The creeping regularity of life has toppled many; for some, it’s the barrel of the next coffee-fueled third shift staring them down; for others, it’s another dreary adventure in cubeland. For me, it’s every death metal band that I’ve never heard of from Southern Europe. Given my less than stellar history with bands from the Mediterranean region, some part of me relishes each chance to review a new band, hoping that they’ll be the hidden gem I wait for. The larger, less stupid part of me knows that I’ll slap a score between 2 and 31 on it and forget the cover by next year.
Enter Karma Violens, a Greek four piece with a vague symphonic flair and some sort of interest in mythology. If it worked for Nile (past tense), I suppose it could work for anyone, and to my surprise, it does work here.
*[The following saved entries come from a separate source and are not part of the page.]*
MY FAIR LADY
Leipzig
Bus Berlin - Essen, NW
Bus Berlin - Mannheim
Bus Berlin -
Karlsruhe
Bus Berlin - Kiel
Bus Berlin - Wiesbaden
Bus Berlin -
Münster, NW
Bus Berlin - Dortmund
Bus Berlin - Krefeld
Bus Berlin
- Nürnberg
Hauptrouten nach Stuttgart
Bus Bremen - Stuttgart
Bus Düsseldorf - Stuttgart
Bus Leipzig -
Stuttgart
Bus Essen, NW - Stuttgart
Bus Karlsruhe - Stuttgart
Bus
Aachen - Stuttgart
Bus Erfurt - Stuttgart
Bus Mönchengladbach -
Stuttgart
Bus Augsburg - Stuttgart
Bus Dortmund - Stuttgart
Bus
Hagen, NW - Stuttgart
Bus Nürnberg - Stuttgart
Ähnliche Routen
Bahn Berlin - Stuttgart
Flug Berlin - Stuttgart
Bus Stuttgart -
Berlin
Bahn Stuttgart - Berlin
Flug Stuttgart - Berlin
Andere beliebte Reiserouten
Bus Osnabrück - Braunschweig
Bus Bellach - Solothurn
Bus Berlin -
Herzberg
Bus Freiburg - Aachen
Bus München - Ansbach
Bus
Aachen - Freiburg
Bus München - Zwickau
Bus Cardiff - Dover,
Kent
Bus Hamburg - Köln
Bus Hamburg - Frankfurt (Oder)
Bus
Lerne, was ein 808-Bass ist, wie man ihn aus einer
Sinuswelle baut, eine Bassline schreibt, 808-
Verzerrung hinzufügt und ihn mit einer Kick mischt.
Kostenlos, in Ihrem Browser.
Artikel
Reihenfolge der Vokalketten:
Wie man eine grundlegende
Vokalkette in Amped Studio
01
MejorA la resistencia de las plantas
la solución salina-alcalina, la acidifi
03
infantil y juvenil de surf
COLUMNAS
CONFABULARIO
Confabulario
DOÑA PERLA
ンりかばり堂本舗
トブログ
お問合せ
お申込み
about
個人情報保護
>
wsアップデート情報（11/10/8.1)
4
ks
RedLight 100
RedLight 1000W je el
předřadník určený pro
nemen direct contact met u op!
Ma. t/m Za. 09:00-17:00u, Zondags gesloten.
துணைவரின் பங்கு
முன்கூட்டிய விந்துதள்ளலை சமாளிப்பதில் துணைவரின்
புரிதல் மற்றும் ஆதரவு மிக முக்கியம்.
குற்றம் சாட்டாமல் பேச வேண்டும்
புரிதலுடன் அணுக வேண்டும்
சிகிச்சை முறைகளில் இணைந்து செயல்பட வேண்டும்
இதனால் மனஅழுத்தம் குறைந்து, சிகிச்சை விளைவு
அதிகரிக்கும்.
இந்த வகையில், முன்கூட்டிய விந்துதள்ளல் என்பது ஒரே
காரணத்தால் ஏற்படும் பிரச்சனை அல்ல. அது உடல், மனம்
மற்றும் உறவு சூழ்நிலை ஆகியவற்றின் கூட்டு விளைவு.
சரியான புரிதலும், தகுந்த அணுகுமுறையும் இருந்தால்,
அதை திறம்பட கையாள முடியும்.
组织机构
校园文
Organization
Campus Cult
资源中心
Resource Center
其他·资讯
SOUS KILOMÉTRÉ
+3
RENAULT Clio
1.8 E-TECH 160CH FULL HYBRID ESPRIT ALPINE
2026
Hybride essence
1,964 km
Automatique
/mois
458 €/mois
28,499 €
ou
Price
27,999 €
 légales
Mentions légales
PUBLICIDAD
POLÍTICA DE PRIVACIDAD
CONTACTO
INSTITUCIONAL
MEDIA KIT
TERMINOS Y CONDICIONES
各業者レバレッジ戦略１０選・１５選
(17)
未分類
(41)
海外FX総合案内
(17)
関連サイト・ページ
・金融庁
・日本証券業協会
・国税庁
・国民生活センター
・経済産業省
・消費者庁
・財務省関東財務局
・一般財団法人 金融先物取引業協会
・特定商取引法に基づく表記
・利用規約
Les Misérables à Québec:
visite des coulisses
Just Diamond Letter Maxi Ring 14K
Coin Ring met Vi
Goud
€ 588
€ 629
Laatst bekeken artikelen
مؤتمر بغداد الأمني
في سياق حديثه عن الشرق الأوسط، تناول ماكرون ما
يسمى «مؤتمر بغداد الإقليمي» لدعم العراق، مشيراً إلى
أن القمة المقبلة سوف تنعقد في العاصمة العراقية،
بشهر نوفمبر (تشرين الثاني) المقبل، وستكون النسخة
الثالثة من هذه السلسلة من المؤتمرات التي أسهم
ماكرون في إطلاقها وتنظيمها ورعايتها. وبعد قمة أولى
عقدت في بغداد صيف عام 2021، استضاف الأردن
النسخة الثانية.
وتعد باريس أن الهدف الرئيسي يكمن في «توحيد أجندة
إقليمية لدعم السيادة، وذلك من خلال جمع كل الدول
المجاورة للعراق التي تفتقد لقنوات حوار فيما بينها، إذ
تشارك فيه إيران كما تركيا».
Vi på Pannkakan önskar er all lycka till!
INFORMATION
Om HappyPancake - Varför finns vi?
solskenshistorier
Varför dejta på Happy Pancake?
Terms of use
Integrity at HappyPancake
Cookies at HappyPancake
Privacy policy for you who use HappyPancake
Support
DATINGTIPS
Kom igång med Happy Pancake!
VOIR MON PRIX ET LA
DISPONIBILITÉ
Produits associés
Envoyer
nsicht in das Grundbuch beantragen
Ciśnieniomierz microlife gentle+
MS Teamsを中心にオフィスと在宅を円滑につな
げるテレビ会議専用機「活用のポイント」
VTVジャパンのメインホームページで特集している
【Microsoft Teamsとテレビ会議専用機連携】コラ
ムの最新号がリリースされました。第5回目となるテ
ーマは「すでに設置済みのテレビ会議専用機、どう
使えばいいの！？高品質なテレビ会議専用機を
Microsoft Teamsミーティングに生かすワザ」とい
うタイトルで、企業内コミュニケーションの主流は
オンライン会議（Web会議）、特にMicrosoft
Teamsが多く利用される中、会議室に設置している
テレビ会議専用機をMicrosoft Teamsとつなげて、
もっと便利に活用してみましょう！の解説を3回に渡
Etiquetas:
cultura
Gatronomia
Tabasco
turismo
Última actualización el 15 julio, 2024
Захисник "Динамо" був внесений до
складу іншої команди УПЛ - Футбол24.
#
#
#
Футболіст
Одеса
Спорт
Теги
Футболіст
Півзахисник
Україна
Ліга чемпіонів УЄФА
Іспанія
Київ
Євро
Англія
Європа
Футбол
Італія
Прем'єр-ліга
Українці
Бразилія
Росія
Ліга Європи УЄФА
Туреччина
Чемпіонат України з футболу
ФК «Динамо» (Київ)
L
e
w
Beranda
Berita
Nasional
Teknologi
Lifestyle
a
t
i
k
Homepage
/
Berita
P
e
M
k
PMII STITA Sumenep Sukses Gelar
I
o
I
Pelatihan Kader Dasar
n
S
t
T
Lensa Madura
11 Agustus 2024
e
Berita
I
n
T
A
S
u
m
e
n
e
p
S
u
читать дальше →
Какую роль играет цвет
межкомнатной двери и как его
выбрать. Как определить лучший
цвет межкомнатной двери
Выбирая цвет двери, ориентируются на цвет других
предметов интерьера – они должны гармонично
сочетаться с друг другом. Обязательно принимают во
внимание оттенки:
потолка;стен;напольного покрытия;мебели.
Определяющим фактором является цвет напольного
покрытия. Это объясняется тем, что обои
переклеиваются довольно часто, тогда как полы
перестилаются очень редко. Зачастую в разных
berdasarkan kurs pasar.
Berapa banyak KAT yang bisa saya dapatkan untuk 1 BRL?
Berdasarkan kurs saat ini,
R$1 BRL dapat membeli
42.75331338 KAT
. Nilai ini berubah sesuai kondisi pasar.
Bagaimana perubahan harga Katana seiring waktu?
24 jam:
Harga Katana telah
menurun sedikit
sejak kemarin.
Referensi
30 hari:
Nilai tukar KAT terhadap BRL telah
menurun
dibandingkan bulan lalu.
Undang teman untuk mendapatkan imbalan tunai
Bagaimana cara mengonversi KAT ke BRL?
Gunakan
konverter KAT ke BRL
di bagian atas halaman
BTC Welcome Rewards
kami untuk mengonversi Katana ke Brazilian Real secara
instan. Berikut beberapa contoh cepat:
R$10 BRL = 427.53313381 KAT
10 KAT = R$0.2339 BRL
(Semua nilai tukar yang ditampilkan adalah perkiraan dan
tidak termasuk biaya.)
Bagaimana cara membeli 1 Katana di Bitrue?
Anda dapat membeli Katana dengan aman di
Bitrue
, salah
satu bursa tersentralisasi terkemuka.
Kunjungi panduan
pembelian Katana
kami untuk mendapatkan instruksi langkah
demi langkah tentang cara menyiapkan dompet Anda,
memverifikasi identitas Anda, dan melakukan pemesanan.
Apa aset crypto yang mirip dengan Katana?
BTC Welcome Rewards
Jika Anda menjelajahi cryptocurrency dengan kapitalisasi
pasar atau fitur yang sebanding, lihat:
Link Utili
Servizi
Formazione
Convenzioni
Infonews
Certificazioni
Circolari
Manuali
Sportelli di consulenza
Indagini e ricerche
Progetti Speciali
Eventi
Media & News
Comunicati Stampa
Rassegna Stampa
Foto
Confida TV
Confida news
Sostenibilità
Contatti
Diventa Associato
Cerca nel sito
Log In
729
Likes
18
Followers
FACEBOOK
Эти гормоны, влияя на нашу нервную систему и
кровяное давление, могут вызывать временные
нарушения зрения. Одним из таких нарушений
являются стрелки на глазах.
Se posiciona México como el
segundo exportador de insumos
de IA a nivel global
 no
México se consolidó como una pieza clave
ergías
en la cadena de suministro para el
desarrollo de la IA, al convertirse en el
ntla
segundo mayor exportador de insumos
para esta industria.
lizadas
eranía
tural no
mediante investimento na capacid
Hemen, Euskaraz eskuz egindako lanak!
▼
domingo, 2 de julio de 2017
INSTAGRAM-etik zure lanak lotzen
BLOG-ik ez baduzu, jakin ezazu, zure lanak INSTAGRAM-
However, the preposition needs to be modified. Karma Violens‘ influences work with them rather than for them, as it’s really the band’s chemistry and sound that make Serpent God a worthwhile listen rather than their little flashes of flavor.
The band seems to skate through the most vexing obstacles set for a death metal album with ease. Exhibit A: the mid-album stretch. The three-song unloading of “Dark Morel”2, “A Letter to the Worthless Chamber,” and “Radix Malorum” dish the album’s most compelling blackened riffs, and their straightforward structuring doesn’t get in its own way. Perhaps not the most adventurous approach, but as the last Throne of Heresy album demonstrated, a band can get pretty far with just these few ingredients.
Yet few they are. The band keep things simple even in their more dramatic moments — see the midsection of “Dark Morel” — and as a consequence rarely pack the punch one might hope for. The riffs are all there, but little else can be said of them. They lack heft and inventiveness, and no matter how well the band executes their material, I’m left wanting something more from these songs.
Serpent God would lose the lion’s share of its personality if stripped of its vocals. Growler Marios Dupont’s raspy proclamations are upfront yet seamlessly-integrated, and his voice matches the instrumental texture of the album. Karma Violens‘ compositions base themselves in riffs, but they’re of the non-flashy variety, leaving room for everyone to contribute. The band’s uncredited drummer lays down all manner of tight cymbal work to complement the dry guitar tone, and the album’s mix remains transparent no matter what the band throws at it. Serpent God sounds very much like a well-performed live recording, keeping studio polish to a minimum and letting the music speak for itself.
Karma Violens never stray too far from black/death roots, yet I find myself enjoying Serpent God. Most musicians need to work hard to differentiate themselves from the pack, and the individuation process itself is what weeds out so may up-and comers and turns them into grizzled has-beens. Yet a few of those lucky bands that keep chugging on (literally, in the case of death metal) blunder into success without a clear musical signature — but they just sound good. Nothing special sticks out about Serpent God, but whether by chemistry or by accident, Karma Violens feel like a complete and in-control band here, an there’s a charm to their middle-of the road record that altogether baffles me. Yet I know that, serpentine or not, when I finish writing this review, this god will be dead to me. For as fun as it is in passing, I can’t see myself reaching for the album again.